I've been playing around with Inform 7, one of the modern text adventure platforms. Interactive Fiction, if you're looking to sound pretentious. Why Inform, rather than one of the other options?
Well, in addition to being free, Inform 7 has the most powerful engine - hands down - of the various systems. On the other hand, as is usually the case, it has a pretty bad environment. Unlike, say, ADRIFT, there is no easy-to-use GUI. Of course, if it had one, I wouldn't have been able to do any of the things I wanted to do: tradeoffs.
Anyhow, I've always said that you can't really test a social system on its own. You need a world to put social interactions in context. Which is why I keep gravitating back towards functional text adventure engines - not because I want to make a text adventure, but because they offer tons of functionality and a quick turnaround time.

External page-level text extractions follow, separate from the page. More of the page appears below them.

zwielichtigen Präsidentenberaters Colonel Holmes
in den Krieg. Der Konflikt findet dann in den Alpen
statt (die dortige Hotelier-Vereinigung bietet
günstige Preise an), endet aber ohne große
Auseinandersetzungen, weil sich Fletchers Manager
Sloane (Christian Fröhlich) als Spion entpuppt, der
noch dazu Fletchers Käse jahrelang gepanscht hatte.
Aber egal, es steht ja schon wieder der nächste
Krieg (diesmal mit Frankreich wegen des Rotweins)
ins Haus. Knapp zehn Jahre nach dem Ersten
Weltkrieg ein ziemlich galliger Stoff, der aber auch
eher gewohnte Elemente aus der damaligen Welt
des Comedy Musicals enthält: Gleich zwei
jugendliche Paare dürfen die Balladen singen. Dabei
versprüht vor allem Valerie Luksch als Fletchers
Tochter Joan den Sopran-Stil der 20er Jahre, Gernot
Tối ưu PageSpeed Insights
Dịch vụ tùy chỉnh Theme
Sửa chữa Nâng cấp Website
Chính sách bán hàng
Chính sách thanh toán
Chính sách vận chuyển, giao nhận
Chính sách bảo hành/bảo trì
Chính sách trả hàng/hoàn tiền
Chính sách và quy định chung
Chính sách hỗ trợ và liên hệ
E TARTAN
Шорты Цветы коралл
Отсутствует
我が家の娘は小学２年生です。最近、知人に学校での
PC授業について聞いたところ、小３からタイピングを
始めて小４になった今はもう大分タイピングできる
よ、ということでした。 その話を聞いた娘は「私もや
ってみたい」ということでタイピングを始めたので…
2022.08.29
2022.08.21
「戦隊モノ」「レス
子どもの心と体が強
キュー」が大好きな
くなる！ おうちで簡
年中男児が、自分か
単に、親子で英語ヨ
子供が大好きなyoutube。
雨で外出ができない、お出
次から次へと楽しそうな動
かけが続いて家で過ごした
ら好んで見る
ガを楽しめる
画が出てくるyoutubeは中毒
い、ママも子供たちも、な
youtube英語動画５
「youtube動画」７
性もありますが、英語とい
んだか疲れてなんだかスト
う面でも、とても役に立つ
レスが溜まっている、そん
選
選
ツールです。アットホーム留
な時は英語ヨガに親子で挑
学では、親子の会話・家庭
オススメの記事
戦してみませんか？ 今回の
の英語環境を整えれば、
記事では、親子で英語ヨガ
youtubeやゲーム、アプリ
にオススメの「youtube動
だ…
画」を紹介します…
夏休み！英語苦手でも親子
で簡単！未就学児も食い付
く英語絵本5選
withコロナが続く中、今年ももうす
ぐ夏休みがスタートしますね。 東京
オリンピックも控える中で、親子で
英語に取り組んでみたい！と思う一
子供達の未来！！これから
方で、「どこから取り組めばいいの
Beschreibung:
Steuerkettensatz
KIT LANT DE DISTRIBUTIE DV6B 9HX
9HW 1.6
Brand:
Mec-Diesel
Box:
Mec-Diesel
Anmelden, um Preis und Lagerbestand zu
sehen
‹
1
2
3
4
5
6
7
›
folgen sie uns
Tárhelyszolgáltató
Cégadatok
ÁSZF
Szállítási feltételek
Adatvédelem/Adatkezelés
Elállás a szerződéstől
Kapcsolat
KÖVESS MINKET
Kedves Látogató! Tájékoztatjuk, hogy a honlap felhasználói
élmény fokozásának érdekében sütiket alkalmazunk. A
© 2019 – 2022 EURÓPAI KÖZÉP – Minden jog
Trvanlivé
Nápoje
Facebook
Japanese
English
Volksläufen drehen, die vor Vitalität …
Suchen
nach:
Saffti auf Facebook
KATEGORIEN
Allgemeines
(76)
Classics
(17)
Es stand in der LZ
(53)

I've whipped up a few tests, set in a zombie movie. I've learned some interesting things about character dynamics. If you're making a system that does social dynamics on the fly, here are some things you may want to try to account for:
1) Skill use. Normally, many people in any given fictional group have a particular skill. The geek, the jock, the girl that can fly, whatever. While not every character needs to have a skill, it is helpful because it allows you to make the player choose to give that character center stage. IE, the character chooses to use the geek when there's a geeky challenge, instead of you simply pushing the geek into the limelight.
2) Social role. This is a topic that people have approached from a lot of angles. I have my own opinions, but in essence the idea is that inside the group, every character has a social role they play: the irritating twerp, the respected leader, the weird guy. These roles then allow the characters to interact with other characters in an automatic, easy way.
3) Goals/arcs. On a code level, the difference between a character goal and a character development arc is extremely minor, so we'll lump them into one. The more central a character is, the more of these they will generally have. These allow you to algorithmically control a character's long-term actions, allowing them to be aggressive at times when it makes sense and passive at times when it makes sense.
Obviously, there are a lot of factors I could be mentioning: relationship tracking, social positioning, personality statistics, etc. But I find that these things are details which fall into place when you carefully cover the three core necessities. If you disagree, I'd be happy to listen to why.
Most social systems get really hung up on one of these three ideas, often throwing in a second as a last-minute thought. I am of the opinion that one or even two of these ideas are not enough. All three, even if each is done mediocre, is more interesting to me.
Unfortunately, to test it, you need a world. That's why I've been writing a zombie text adventure. Arrrrrr!